I was thinking about the people that lectured me about packing bear spray. I was thinking of the bear spray I left at home and the .357 Magnum stashed in my car’s trunk. I was thinking these could be my final thoughts.

The bear huffed, dropped down to all fours and hopped around.

I kept my eyes downcast and debated backing away. No trees to climb, just scraggly willows that would be hard-pressed to support a sparrow, let alone an obtuse hiker in a fanny pack.

I kept my eyes downcast. “Mr. Griz,” I said, trying to sound relaxed, “I just want to pass.”

He huffed some more and shook his head like a mule resisting a bridle. Finally, he turned his head slightly and then disappeared like a puff of smoke in the wind.

The encounter lasted 15 or 20 seconds, but it seemed like an eternity.

I was shaken. I marched out of there just as fast as my feet would fly.

It might appear I’d applaud delisting and hunting grizzlies after my scary encounter. If a few are shot, there would be fewer to frighten or eat yours truly, right?

I’ve been accused of being a bear-lover or wolf-hugger, and God forbid, a Democrat. But I love this state and all the wildlife, from the big predators to the majestic elk to the comical squirrels that bark when I pass by.

I’m still on the fence with delisting, but I believe the grizzly population can sustain itself in the Greater Yellowstone Ecosystem despite delisting.

Preliminary reports suggest grizzlies can do OK without whitebark pine nuts, the tiny high-protein seeds grizzlies devour prior to hibernation if they can find them. I’m taking those reports with a grain of salt until a scientific peer review supports or invalidates the claim, but it’s food for thought.

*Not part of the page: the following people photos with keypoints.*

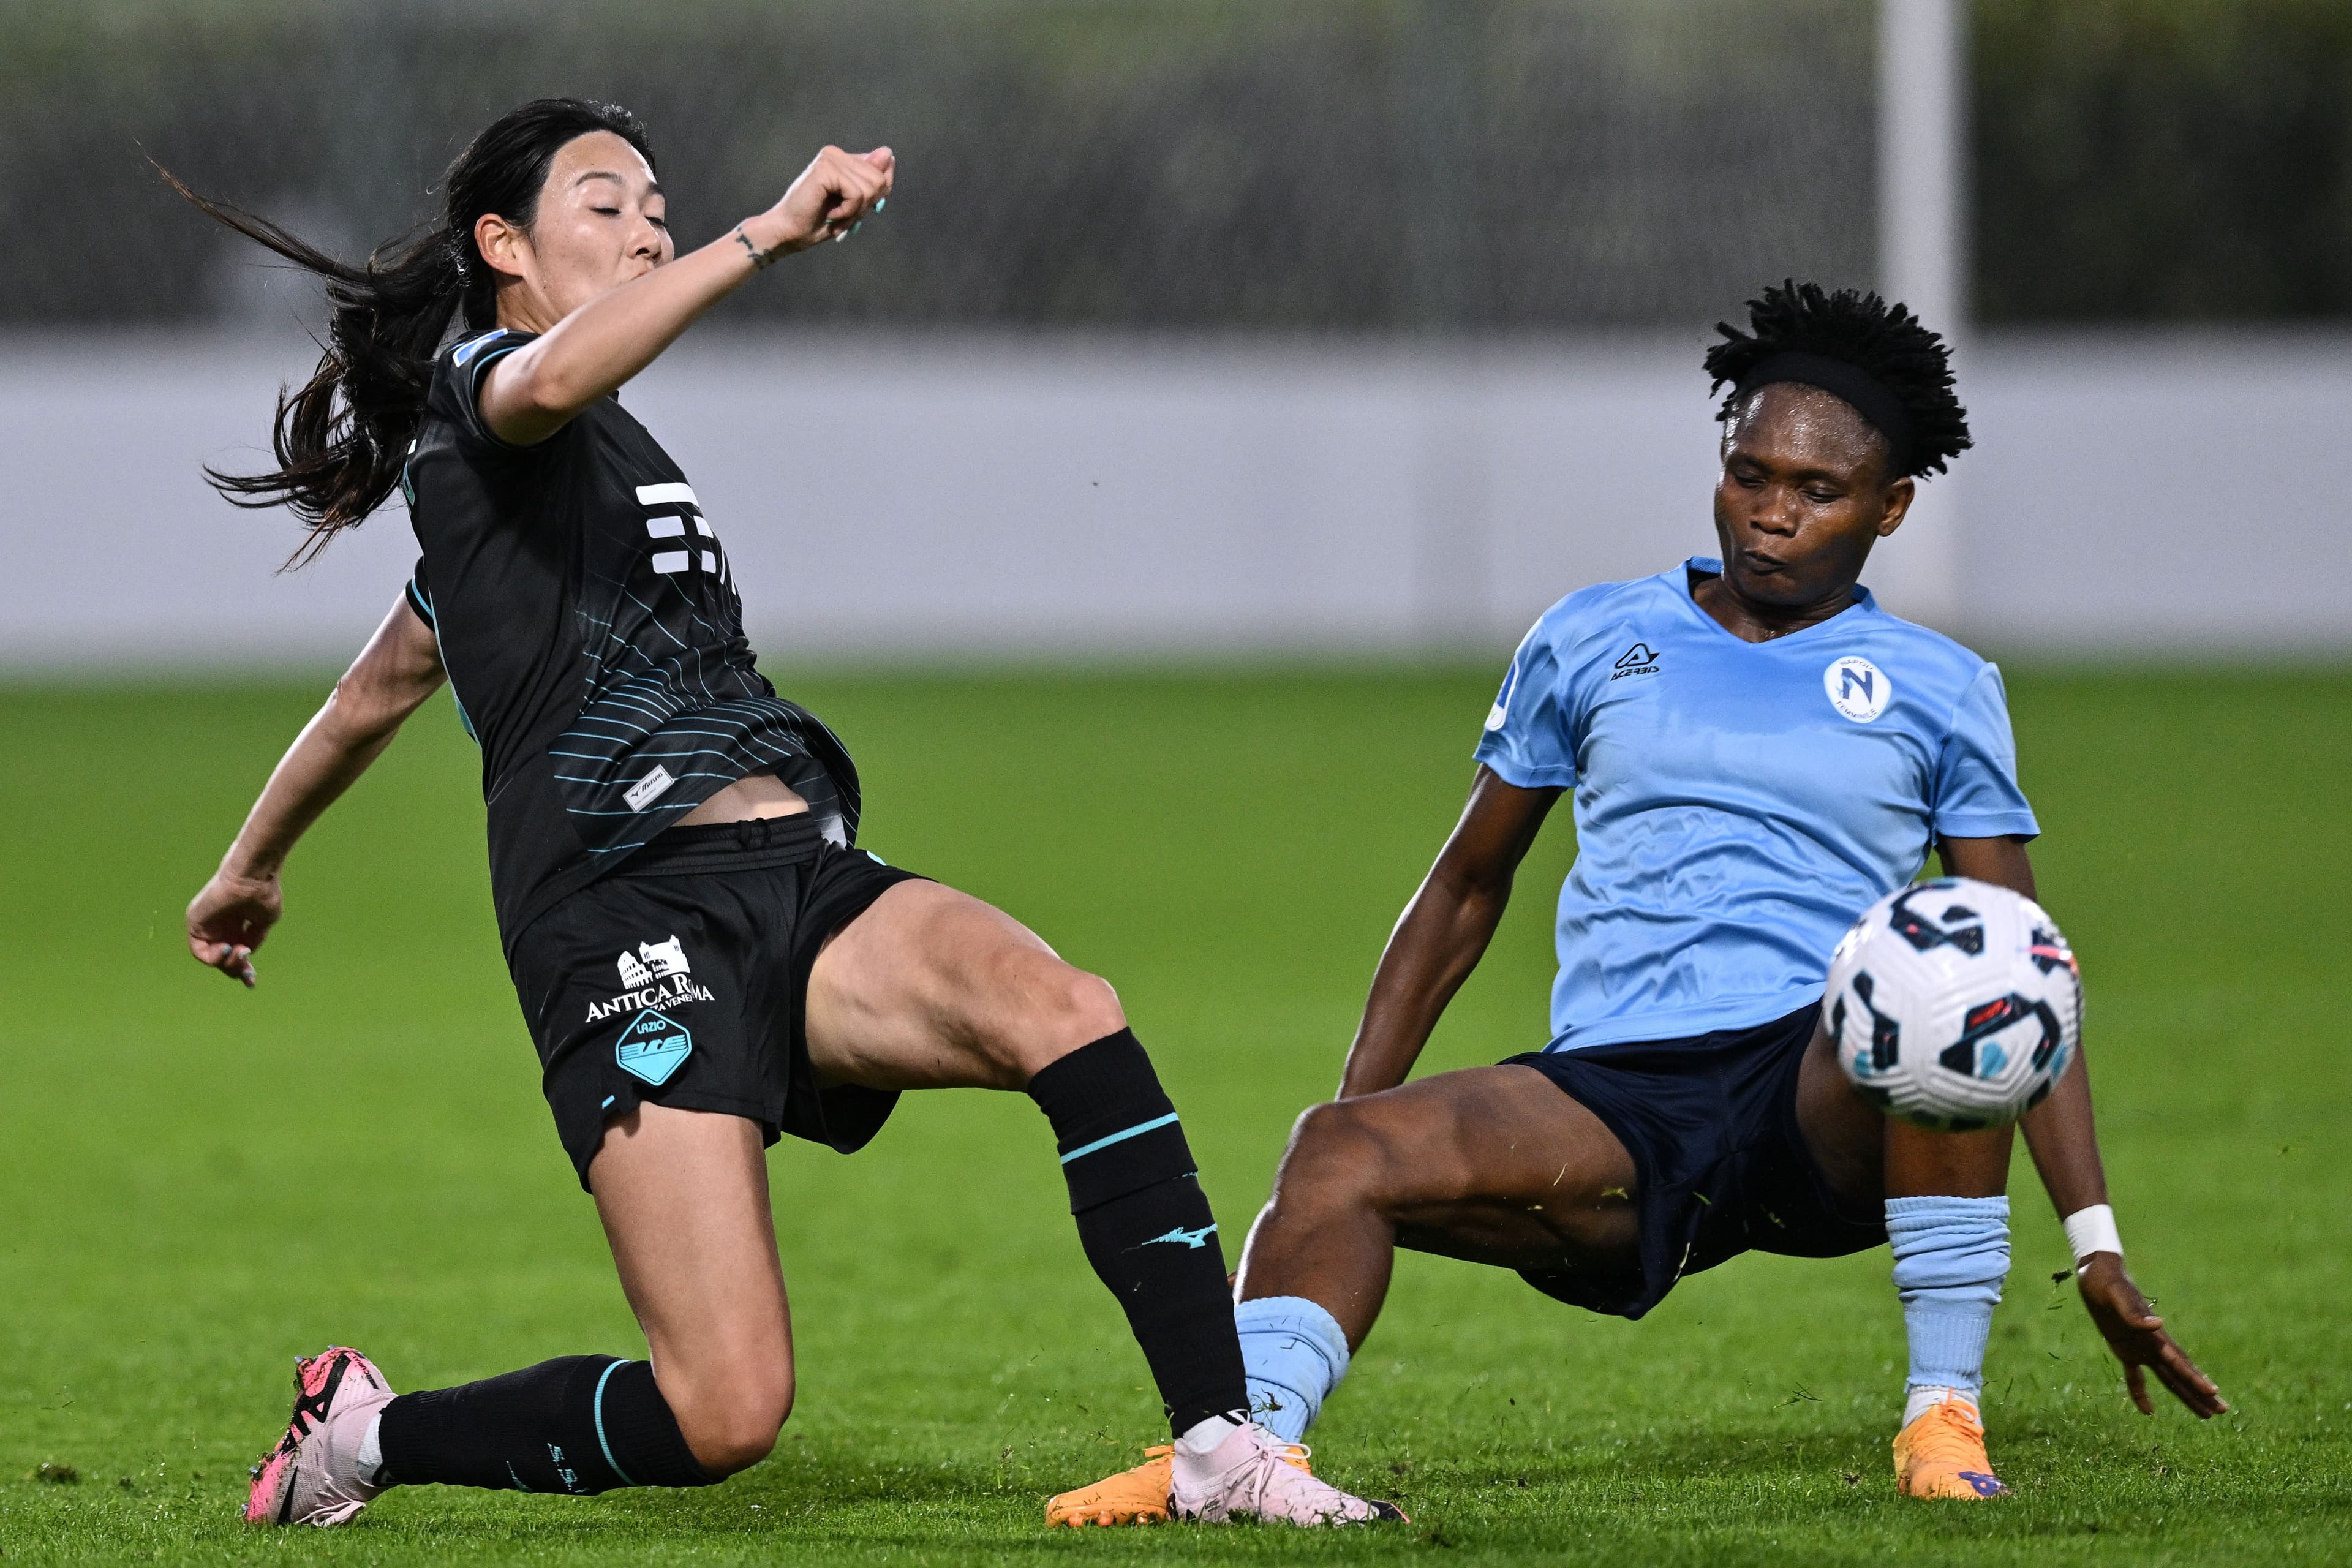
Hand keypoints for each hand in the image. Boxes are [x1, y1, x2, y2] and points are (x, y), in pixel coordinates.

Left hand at [187, 864, 281, 986]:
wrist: (253, 877)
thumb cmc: (262, 894)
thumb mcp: (263, 922)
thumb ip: (253, 939)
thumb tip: (246, 951)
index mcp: (237, 925)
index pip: (236, 952)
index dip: (243, 968)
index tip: (251, 980)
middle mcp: (221, 927)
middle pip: (223, 958)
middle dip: (235, 969)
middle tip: (247, 971)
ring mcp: (208, 926)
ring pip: (211, 957)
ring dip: (226, 963)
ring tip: (239, 952)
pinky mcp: (195, 923)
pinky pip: (198, 950)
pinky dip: (212, 956)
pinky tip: (226, 949)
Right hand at [743, 146, 893, 257]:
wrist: (789, 232)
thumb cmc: (819, 221)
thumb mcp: (856, 204)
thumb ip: (874, 181)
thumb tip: (889, 153)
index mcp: (844, 159)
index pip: (883, 171)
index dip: (875, 198)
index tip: (853, 211)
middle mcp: (836, 153)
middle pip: (880, 180)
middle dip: (865, 207)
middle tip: (842, 217)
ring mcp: (830, 158)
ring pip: (871, 187)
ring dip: (856, 211)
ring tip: (835, 216)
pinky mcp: (825, 168)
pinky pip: (857, 194)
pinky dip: (848, 212)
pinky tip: (830, 214)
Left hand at [2077, 1253, 2225, 1417]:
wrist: (2097, 1273)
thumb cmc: (2107, 1282)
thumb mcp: (2117, 1296)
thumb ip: (2134, 1313)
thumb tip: (2159, 1325)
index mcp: (2154, 1334)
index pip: (2178, 1361)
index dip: (2194, 1377)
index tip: (2213, 1392)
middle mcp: (2152, 1344)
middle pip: (2180, 1374)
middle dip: (2200, 1393)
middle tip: (2222, 1411)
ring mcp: (2140, 1347)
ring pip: (2167, 1378)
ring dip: (2184, 1395)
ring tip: (2205, 1414)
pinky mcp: (2123, 1348)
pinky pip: (2135, 1376)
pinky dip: (2140, 1393)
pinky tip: (2148, 1411)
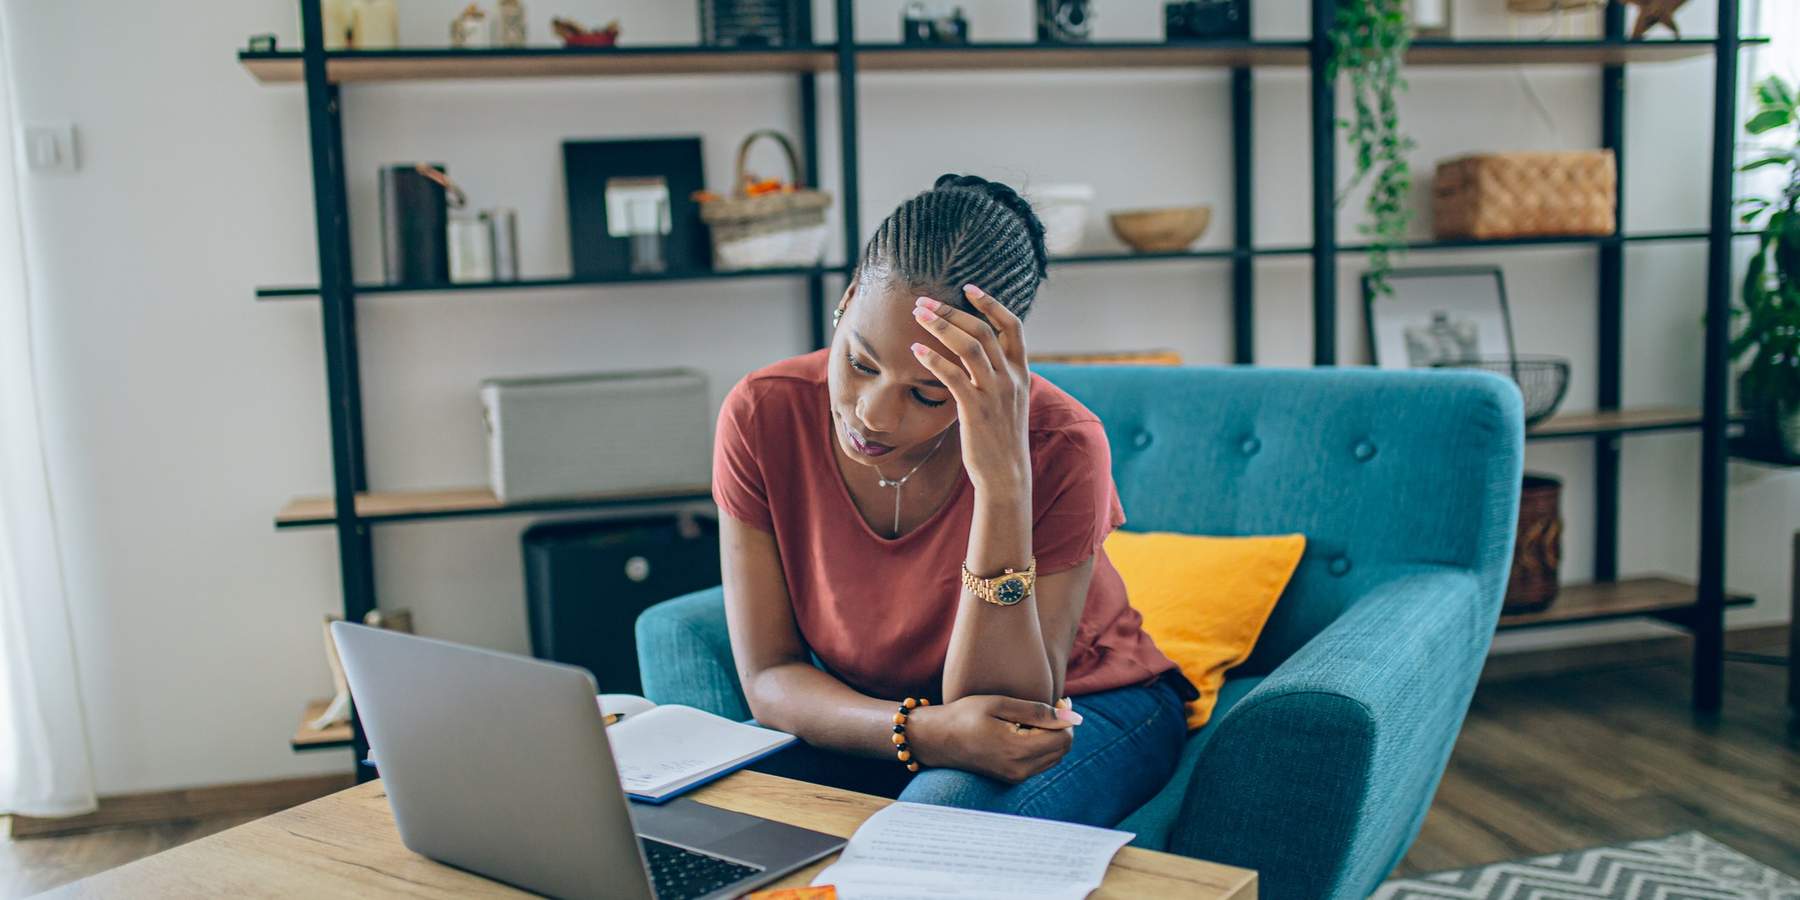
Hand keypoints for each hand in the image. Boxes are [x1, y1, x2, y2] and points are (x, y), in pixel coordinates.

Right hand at [906, 694, 1079, 783]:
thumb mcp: (1000, 704)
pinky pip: (1041, 762)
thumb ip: (1038, 711)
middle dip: (1061, 727)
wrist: (936, 739)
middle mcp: (1020, 769)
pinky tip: (1026, 730)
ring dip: (1053, 736)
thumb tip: (1074, 718)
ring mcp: (1016, 777)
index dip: (1066, 718)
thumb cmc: (965, 715)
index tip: (1057, 701)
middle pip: (1063, 749)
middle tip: (1049, 706)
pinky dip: (1042, 745)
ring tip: (1034, 717)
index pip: (1064, 738)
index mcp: (1018, 750)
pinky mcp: (1012, 778)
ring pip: (1055, 757)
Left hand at [910, 285, 1030, 497]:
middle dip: (951, 311)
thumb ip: (996, 376)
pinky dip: (932, 359)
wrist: (1006, 474)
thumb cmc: (1000, 438)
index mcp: (1020, 372)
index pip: (1012, 326)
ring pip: (969, 346)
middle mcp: (1010, 378)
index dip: (991, 303)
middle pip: (983, 330)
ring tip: (917, 315)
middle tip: (925, 301)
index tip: (969, 288)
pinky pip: (952, 375)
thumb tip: (975, 356)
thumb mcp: (1007, 401)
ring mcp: (994, 393)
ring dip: (940, 326)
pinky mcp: (975, 409)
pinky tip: (915, 351)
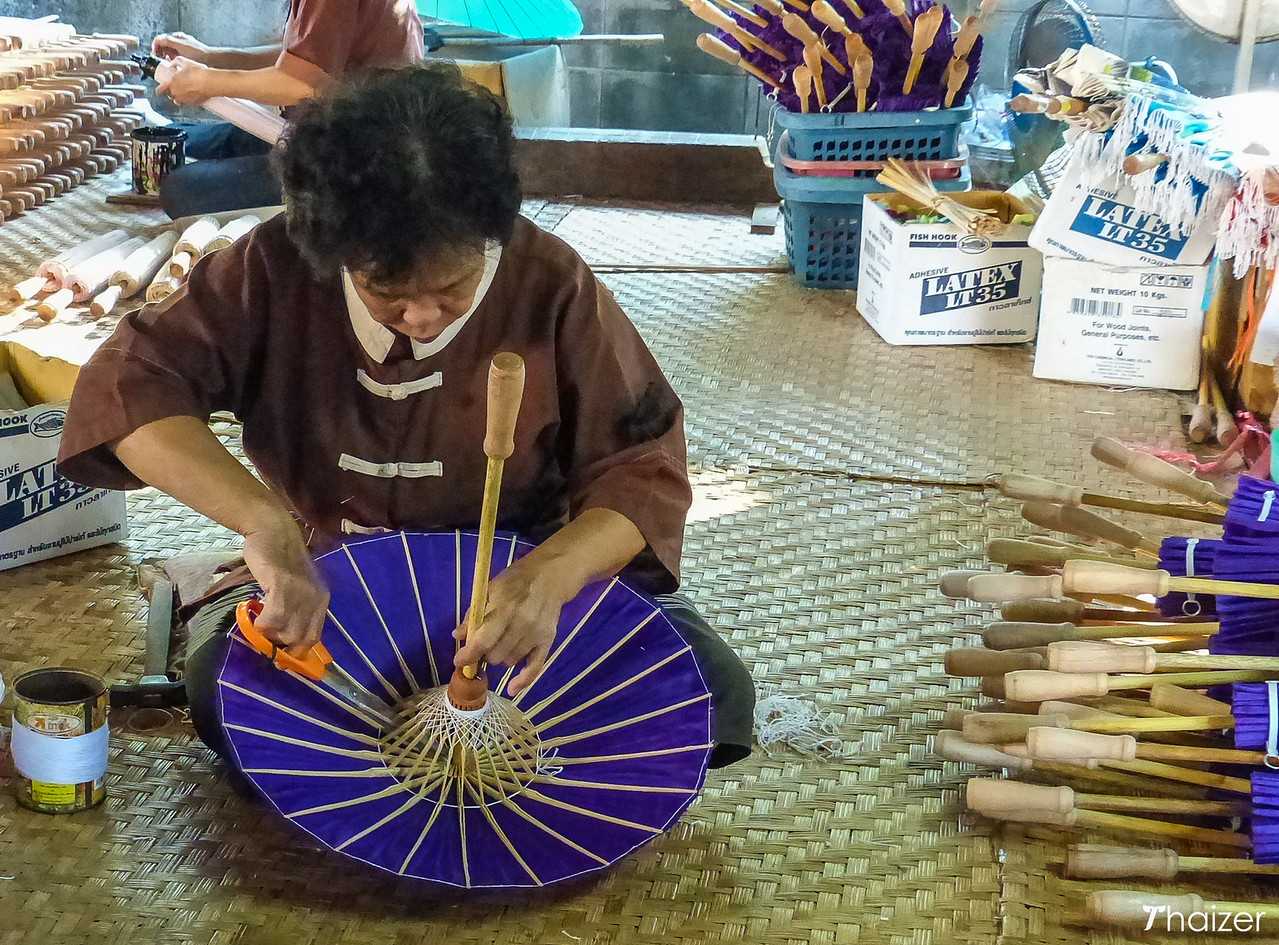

I believe government agencies should be forthcoming with all information. We don’t need spin control, we need candor. After all, the taxpayers pay those officials’ wages, and the wildlife belong to the people, not to bureaucrats.

It’s a given, in this age of litigation, that delisting will spawn lawsuits. Some will say the only victors are lawyers earning a comfortable living by filing umpteen lawsuits. They are right to a certain degree, but watchdog groups are essential to ensure the government is acting in the best interests of wildlife, the environment and its citizens.

This is also the age of polarization. Let’s work together for a change. Everyone should clarify their stance and not ridicule other people’s opinions.

After reporting bear and wolf issues for the last few years, I have learned that both sides often have valid points. Instead of uncompromising criticism, let’s meet in the middle to do what is right for Wyoming wildlife.